REQUIREMENT A: From the records, quote everything from the line containing "Trace every road" down to the line containing "road 3 (track): [(232,367),(1,511)]", including both of those lines.

DOCUMENT EXTRACT:
** begin **

Error using createGUI>processImage

Too many input arguments.

how can I fix it

This is part of the code where I get the error

Error while evaluating UIControl Callback.

createGUI

% Create the main GUI function

function createGUI()

% Create the main figure

fig = figure('Name', 'Image Processing GUI', 'NumberTitle', 'off', 'Position', [200, 200, 800, 600]);

annotation('textbox', [0.3, 0.95, 0.5, 0.05], 'String', 'Image Processing Project', 'EdgeColor', 'none', 'HorizontalAlignment', 'center', 'FontSize', 14, 'FontWeight', 'bold');

%fig.WindowState = 'maximized';

% Create axes for displaying images

axes1 = axes('Parent', fig, 'Position', [0.15, 0.4, 0.3, 0.5]);

axes2 = axes('Parent', fig, 'Position', [0.55, 0.4, 0.3, 0.5]);

% Create buttons

filter1 = {'Standard Average', 'Weighted Average'};

for i = 1:length(filter1)

uicontrol('Style', 'pushbutton', 'String', filter1{i}, 'Units', 'normalized', 'Position', [0.15, 0.3 - i * 0.1, 0.15, 0.05], 'Callback', {@processImage, axes1, axes2, filter1{i}});

end

filter2 = { 'Laplacian', 'Median'};

for i = 1:length(filter2)

** end **

REQUIREMENT B:
Answer these about the post on the createGUI error:
(i) What error message follows "Error using createGUI>processImage"?
(ii) What name is given to the main figure?
(iii) Which two filter names are listed in filter2?

EXTRACTED RECORDS:
** begin **

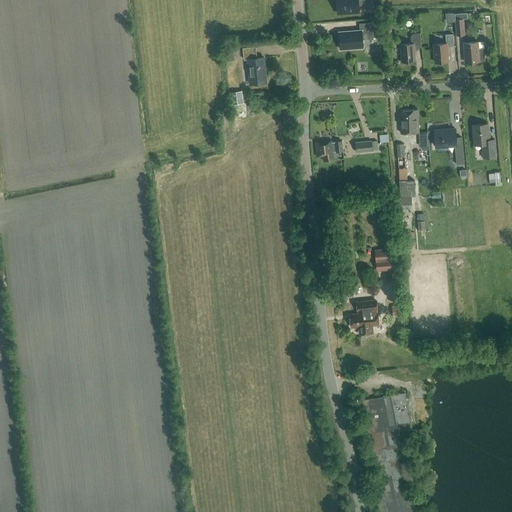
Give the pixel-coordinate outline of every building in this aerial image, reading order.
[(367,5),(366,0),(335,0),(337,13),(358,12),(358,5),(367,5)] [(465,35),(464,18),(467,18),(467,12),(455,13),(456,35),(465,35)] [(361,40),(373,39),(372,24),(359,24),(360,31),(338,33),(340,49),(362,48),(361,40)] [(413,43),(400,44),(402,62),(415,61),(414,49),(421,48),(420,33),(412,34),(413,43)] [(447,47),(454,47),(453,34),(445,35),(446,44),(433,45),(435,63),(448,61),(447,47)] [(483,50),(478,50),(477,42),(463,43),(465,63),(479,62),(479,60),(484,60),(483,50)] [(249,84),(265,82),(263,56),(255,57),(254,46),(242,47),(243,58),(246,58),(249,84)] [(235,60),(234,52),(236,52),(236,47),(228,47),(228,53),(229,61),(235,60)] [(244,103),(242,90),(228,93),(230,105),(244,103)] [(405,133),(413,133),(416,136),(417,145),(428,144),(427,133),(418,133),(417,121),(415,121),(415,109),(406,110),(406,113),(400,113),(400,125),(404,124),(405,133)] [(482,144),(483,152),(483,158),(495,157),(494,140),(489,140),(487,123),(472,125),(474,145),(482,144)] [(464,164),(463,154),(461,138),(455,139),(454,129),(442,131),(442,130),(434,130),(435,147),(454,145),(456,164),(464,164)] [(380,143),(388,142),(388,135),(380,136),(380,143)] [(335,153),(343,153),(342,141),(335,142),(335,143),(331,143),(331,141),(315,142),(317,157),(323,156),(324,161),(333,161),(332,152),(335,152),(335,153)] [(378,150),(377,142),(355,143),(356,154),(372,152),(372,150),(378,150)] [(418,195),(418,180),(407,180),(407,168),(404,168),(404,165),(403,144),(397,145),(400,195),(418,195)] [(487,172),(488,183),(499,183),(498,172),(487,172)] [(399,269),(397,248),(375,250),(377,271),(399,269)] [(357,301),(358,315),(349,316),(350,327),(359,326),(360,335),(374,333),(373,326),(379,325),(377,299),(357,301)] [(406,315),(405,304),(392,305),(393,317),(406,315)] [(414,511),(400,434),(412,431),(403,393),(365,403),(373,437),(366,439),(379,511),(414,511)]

** end **
** begin **

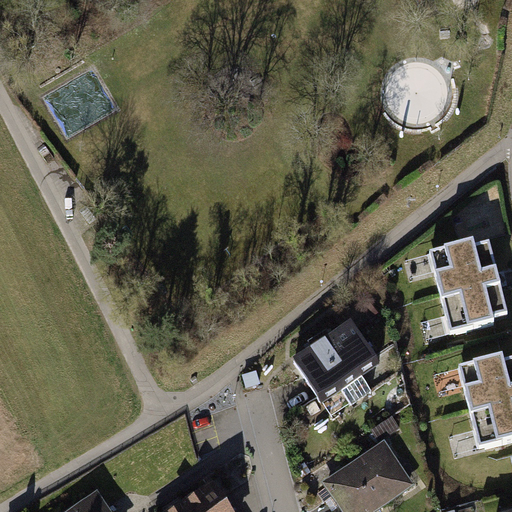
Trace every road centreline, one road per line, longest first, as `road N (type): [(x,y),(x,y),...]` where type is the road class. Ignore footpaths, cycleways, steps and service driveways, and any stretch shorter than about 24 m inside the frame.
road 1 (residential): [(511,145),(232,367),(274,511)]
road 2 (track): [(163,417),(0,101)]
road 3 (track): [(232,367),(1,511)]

** end **

WRITTEN RESPONSE A:
Trace every road centreline, one road per line, longest first, as `road N (type): [(x,y),(x,y),...]` where type is the road class. Ignore footpaths, cycleways, steps and service driveways, and any stretch shorter than about 24 m inside the frame.
road 1 (residential): [(511,145),(232,367),(274,511)]
road 2 (track): [(163,417),(0,101)]
road 3 (track): [(232,367),(1,511)]

WRITTEN RESPONSE B:
(i) Too many input arguments.
(ii) Image Processing GUI
(iii) Laplacian and Median